BEGIN
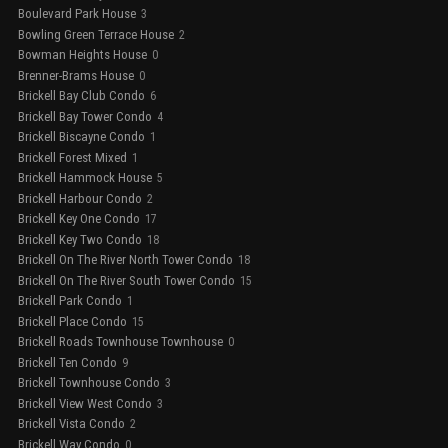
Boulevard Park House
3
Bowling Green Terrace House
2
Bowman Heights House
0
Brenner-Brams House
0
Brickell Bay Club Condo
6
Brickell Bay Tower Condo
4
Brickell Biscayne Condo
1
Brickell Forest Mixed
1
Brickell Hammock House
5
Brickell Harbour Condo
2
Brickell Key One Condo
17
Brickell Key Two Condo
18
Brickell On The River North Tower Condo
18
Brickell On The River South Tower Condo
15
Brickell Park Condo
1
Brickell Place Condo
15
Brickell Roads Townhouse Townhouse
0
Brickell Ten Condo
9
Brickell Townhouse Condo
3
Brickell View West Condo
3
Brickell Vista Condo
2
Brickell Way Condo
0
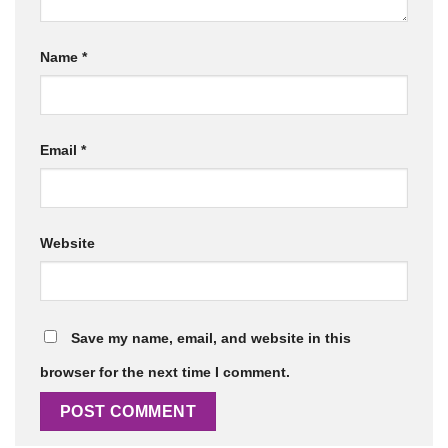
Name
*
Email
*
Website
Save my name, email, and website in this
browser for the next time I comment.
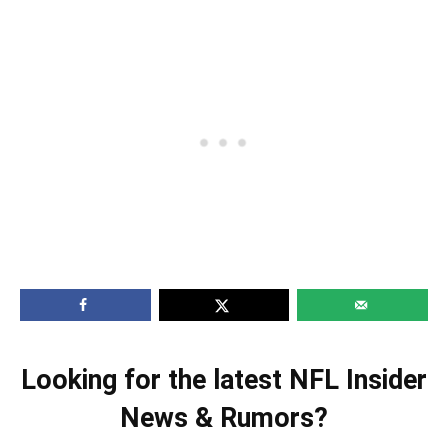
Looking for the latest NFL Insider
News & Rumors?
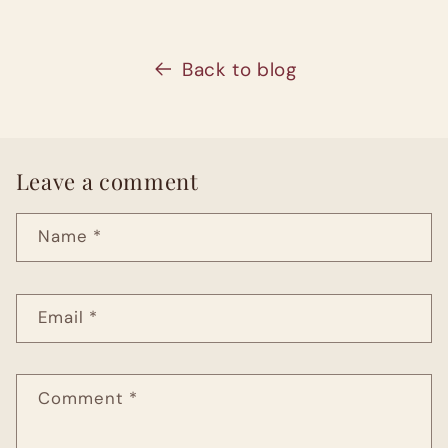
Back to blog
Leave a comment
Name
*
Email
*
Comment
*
END
BEGIN
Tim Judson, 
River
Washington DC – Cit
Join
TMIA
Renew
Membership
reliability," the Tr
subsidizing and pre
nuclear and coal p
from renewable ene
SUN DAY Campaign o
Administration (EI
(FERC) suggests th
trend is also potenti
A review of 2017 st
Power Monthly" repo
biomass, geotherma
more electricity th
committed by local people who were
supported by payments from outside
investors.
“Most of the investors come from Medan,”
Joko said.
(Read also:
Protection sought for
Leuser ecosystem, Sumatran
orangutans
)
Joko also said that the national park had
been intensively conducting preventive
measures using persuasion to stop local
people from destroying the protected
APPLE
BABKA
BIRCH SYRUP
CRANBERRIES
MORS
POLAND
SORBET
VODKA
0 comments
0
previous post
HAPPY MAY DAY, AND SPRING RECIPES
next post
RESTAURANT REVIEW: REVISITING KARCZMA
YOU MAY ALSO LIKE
END
BEGIN
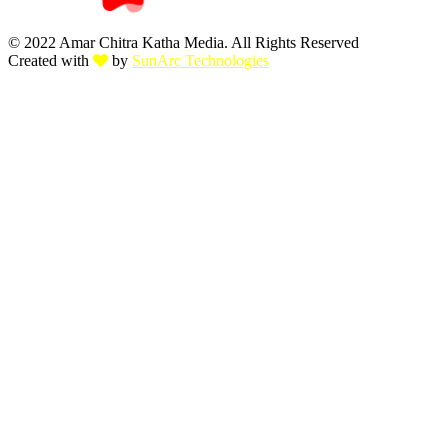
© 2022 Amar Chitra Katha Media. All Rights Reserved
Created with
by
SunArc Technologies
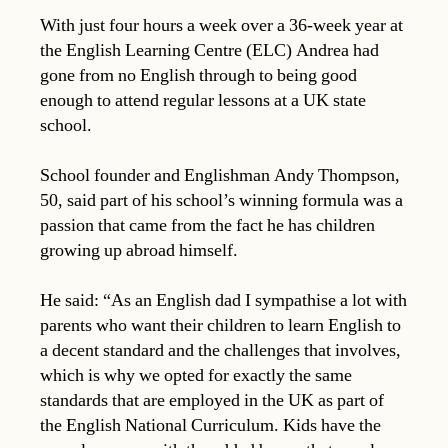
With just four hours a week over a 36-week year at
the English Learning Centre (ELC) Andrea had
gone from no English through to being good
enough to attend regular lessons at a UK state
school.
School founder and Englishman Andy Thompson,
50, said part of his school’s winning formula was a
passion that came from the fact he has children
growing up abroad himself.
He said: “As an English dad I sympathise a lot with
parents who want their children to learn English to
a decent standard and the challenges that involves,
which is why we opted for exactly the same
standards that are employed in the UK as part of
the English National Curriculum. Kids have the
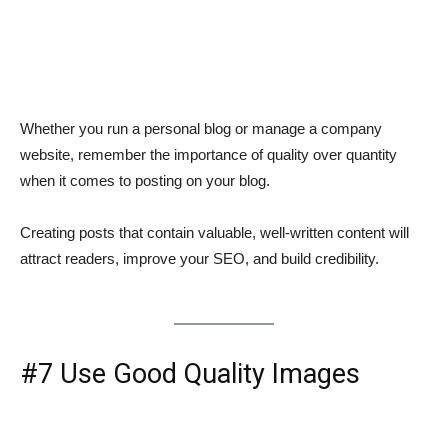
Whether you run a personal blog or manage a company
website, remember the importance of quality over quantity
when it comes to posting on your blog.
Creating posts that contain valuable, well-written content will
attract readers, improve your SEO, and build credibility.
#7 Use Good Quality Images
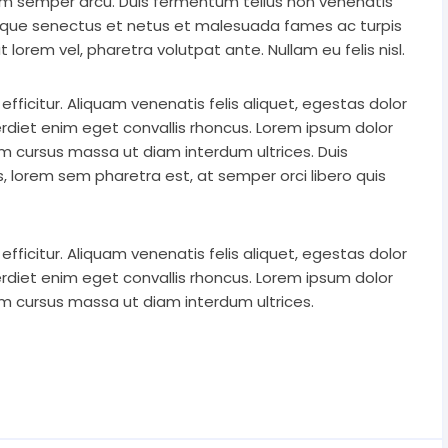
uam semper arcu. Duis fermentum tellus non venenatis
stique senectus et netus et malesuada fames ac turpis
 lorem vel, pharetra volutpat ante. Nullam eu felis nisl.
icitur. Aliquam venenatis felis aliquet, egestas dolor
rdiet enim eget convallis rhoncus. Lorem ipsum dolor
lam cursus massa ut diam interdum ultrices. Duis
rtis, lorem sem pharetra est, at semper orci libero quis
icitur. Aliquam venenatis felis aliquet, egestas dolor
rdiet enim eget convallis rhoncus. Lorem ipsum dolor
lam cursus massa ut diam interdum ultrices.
END
◆ Directions
Wherever the word "blog" appears in the listing, copy the line that holds it.

◆ Answer space
Back to blog
Whether you run a personal blog or manage a company
when it comes to posting on your blog.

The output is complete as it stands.